Image: Nick Saffell, University of Cambridge
Hedge fund billionaire’s donation will create Rokos School of Government, supporting “radical ways of thinking”
The University of Cambridge has received a £190 million donation from hedge fund founder Chris Rokos to establish a new school focused on government and public policy.
The university said the gift is the largest made to a UK university in modern times.
The Rokos School of Government is due to open in the autumn and will aim to prepare future leaders to tackle the “ever-more-challenging demands of both domestic and international politics in a new and complex world of great structural change”.
Rokos (pictured), founder of Rokos Capital Management and a founding partner of Brevan Howard Asset Management, said the donation followed discussions about how “the processes of government needed to adapt” to a rapidly changing world.
“New challenges and opportunities require new responses,” he said. “My hope is that, in time, the influence of the Rokos School of Government across the world becomes an important element of that soft power which has been a great asset to the UK.”
Cambridge said the school will bring together academics from disciplines including political science, economics, history, engineering and statistics, alongside practitioners from government, business and public service.
Radical thinking
It will host postgraduate students, including PhD and master’s students, with some appointments shared across departments.

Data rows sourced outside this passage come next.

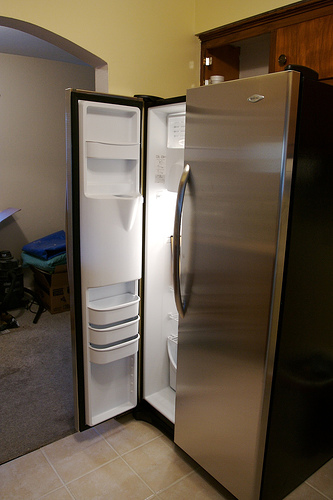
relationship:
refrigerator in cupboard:
[62, 69, 297, 493] [192, 3, 332, 82]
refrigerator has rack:
[62, 69, 297, 493] [85, 125, 140, 364]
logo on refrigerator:
[246, 93, 265, 102] [62, 69, 297, 493]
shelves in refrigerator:
[81, 281, 141, 365] [62, 69, 297, 493]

The school will be based in the university’s Cambridge West innovation district, to signal its link between technology and science along with the social sciences, arts and humanities, the university said.
A governing trust will oversee the school, with four members split evenly between university nominees and Rokos’ appointees.
Cambridge has nominated John Aston, pro-vice-chancellor for research, and Kamal Munir, pro-vice-chancellor for university community and engagement. Rokos has nominated Christos Nifadopoulos, a lawyer and former academic, and Elisabeth Kendall, president of Girton College, Cambridge.
Deborah Prentice, Cambridge vice-chancellor, said: “Tackling the enormous challenges facing our world requires radical new ways of thinking and approaches to leadership.
“Cambridge, with its strengths across all disciplines and its convening power, is uniquely positioned to drive this innovation. Thanks to Chris’s generous support, the Rokos School of Government will become a place where leaders and governments—both current and future—generate the insights and solutions needed to respond to our rapidly changing world.”